Banks involved in the IPO are aggressively marketing it to retail investors, including current policyholders and LIC’s employees and agents, who will be eligible for discounts. New Delhi is also hoping to attract international investors, pitching the stock as a bet on India’s growing prosperity.
“We’re interested in [the IPO],” said the Asia head of one international asset manager. “In an Indian context, it does look reasonable,” the person added.
But some foreign investors were put off by the insurer’s state ownership, which in certain ways made it “more like a bureaucracy” than an independent financial institution, the asset management executive added.

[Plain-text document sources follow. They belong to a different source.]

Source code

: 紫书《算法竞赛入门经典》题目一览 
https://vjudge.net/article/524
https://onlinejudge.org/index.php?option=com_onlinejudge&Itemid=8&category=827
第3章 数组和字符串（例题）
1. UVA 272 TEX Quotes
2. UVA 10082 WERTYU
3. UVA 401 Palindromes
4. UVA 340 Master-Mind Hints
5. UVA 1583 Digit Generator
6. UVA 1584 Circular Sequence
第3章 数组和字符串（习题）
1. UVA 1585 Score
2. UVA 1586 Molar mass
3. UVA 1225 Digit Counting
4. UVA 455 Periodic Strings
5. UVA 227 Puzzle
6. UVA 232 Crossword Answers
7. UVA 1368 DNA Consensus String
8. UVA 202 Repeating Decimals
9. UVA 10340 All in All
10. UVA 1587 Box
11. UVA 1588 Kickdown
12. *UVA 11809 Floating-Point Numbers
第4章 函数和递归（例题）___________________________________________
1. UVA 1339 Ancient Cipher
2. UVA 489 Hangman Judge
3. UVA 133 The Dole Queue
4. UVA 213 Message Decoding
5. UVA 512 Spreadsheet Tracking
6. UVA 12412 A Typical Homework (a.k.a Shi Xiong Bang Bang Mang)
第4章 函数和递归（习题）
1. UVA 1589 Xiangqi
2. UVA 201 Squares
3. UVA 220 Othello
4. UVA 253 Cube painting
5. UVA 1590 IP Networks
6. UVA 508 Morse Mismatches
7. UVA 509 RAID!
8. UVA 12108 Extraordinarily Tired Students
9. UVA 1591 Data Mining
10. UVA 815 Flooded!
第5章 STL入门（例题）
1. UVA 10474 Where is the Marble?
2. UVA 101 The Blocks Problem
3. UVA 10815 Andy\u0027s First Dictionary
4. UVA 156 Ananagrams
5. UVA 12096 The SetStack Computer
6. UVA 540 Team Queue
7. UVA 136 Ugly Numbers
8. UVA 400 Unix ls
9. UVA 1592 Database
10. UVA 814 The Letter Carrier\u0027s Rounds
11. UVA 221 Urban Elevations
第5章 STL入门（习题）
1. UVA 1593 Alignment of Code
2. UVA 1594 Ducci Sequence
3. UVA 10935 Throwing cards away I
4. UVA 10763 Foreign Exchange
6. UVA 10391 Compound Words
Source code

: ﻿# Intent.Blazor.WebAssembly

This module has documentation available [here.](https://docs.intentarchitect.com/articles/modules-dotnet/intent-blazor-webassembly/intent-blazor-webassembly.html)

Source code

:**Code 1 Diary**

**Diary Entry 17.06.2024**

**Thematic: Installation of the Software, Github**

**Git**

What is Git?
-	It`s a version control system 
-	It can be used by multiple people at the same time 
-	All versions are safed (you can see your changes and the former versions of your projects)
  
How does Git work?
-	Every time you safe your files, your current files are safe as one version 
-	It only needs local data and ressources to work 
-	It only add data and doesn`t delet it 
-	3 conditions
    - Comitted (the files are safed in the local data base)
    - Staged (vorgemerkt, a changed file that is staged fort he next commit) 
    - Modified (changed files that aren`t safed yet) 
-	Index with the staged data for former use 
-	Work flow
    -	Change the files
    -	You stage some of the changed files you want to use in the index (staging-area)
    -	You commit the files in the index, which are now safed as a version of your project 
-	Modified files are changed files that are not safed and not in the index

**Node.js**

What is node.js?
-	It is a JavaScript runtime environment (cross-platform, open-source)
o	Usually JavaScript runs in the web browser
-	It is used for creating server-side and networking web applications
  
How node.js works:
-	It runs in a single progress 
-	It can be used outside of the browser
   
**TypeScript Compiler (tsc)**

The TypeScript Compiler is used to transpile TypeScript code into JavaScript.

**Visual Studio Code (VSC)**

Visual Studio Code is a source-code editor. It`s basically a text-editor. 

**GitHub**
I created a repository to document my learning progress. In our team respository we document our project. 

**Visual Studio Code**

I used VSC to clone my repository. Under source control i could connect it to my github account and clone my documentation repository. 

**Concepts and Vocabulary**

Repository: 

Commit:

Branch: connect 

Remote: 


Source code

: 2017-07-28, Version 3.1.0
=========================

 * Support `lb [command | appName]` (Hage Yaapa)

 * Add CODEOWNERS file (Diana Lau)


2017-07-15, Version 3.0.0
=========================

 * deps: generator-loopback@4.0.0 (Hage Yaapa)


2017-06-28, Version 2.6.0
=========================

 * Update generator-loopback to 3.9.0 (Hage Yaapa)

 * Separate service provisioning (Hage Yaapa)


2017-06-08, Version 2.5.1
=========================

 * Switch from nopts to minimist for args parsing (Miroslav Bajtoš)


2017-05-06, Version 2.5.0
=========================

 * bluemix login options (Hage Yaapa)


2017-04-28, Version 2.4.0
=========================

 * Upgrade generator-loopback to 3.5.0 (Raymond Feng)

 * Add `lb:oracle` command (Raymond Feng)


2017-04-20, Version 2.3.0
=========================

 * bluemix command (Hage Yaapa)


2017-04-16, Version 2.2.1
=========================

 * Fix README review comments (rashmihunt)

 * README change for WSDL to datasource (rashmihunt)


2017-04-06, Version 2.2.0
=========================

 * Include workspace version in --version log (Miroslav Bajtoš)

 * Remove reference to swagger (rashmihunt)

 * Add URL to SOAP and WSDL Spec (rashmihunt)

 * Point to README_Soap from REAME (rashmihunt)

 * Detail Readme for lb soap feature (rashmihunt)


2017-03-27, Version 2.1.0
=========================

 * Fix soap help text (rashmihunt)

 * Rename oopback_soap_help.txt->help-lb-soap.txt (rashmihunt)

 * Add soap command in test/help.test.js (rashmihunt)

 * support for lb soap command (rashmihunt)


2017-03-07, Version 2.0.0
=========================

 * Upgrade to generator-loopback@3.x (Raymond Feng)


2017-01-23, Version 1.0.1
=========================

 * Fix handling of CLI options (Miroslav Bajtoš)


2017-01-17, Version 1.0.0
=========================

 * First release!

Some analysts argue that the IPO will bring more transparency, even though the state will continue to own 95 per cent of the company. However, the IPO prospectus notes LIC “may be required to take certain actions in furtherance of the [government’s] economic or policy objectives”. Government interests, the prospectus says, “could be in conflict with the interests of our other shareholders”.
“It’s almost like a banker to the government sometimes,” said the insurance executive, referring to LIC investments such as its takeover of ailing lender IDBI Bank in 2019. LIC had often proved to be an “astute asset picker”, the person said, but added: “The worry ‘will they be arm-twisted into doing something similar again?’ persists.”
For investors, the valuation is also a major unknown. Shares in Indian payments company Paytm struggled after it listed last year. The question is whether the market is ready to welcome an IPO of the scale of LIC.
Timing will be key. New Delhi wants the IPO to happen quickly to make the proceeds available for the national budget in the current financial year, which ends in March. But after a promising start this year, Indian equities have fallen into the red, with foreign investors selling at a record pace. There are market worries about a fallout from expected rises in US interest rates, while crude prices soared in anticipation of Russia’s invasion of Ukraine — a major concern for India’s oil-importing economy.
But Nirmala Sitharaman, India’s finance minister, shrugged off the potential problems, saying the IPO “has been a long-awaited step and I’m glad we’ve come through with it . . . The current volatility doesn’t matter to us, doesn’t preoccupy us in the context of LIC”.
Retail investors, at least, do not seem to have lost their enthusiasm — and that includes Sant.
He may buy most of his policies elsewhere now but he is keen on LIC shares and thinks the government’s continued involvement is a selling point. State backing brings “security”, he said. “At least your money is not going to get stuck.”